• _Instruction_
Only an exact repetition of the lines from the one that holds "proximitat de la mà de GIURA i" to the end of the records is wanted.
___ Data ___
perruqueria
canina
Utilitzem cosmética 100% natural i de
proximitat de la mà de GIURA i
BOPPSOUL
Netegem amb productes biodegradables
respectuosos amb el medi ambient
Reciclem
___
• _Answer to the exercise_
proximitat de la mà de GIURA i
BOPPSOUL
Netegem amb productes biodegradables
respectuosos amb el medi ambient
Reciclem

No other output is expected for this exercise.